#### [Work instruction]
Render every line of text read from the records below as one numbered list, leaving out blank lines and any mention of the pictures.

#### [Task inputs]

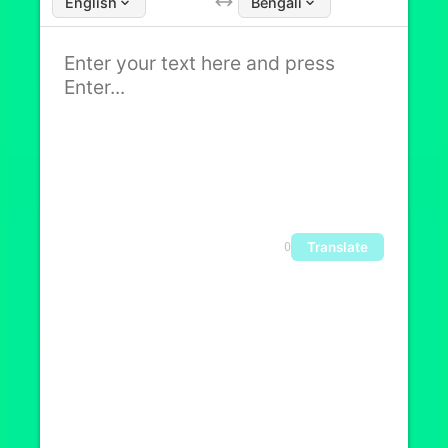
English
Bengali
Translate
0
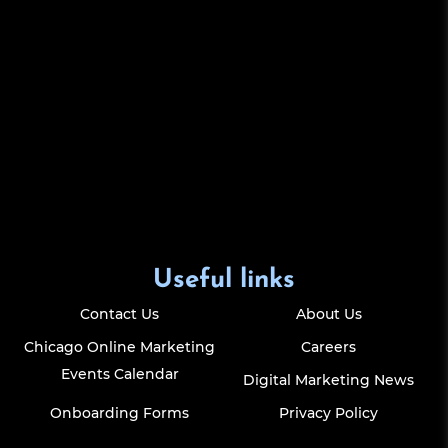
Useful links
Contact Us
About Us
Chicago Online Marketing
Careers
Events Calendar
Digital Marketing News
Onboarding Forms
Privacy Policy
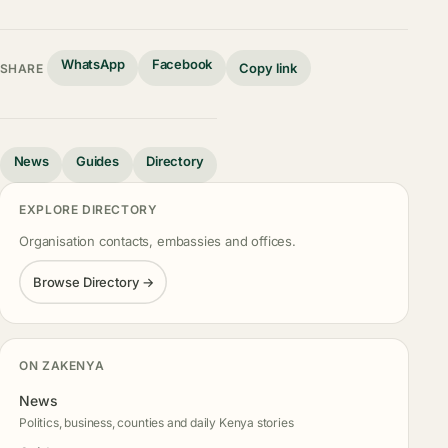
WhatsApp
Facebook
Copy link
SHARE
News
Guides
Directory
EXPLORE DIRECTORY
Organisation contacts, embassies and offices.
Browse Directory →
ON ZAKENYA
News
Politics, business, counties and daily Kenya stories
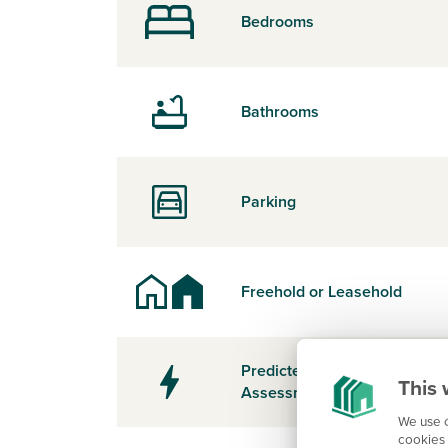
Bedrooms
Bathrooms
Parking
Freehold or Leasehold
Predicted Energy
This 
Assessment Rating
We use c
cookies 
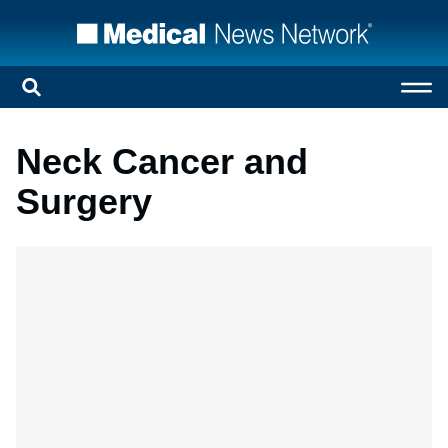
Neck Cancer and
Surgery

#### [Result]
1. English
2. Bengali
3. Translate
4. 0
5. Useful links
6. Contact Us
7. About Us
8. Chicago Online Marketing
9. Careers
10. Events Calendar
11. Digital Marketing News
12. Onboarding Forms
13. Privacy Policy
14. WhatsApp
15. Facebook
16. Copy link
17. SHARE
18. News
19. Guides
20. Directory
21. EXPLORE DIRECTORY
22. Organisation contacts, embassies and offices.
23. Browse Directory →
24. ON ZAKENYA
25. News
26. Politics, business, counties and daily Kenya stories
27. Bedrooms
28. Bathrooms
29. Parking
30. Freehold or Leasehold
31. Predicted Energy
32. This 
33. Assessment Rating
34. We use c
35. cookies 
36. Neck Cancer and
37. Surgery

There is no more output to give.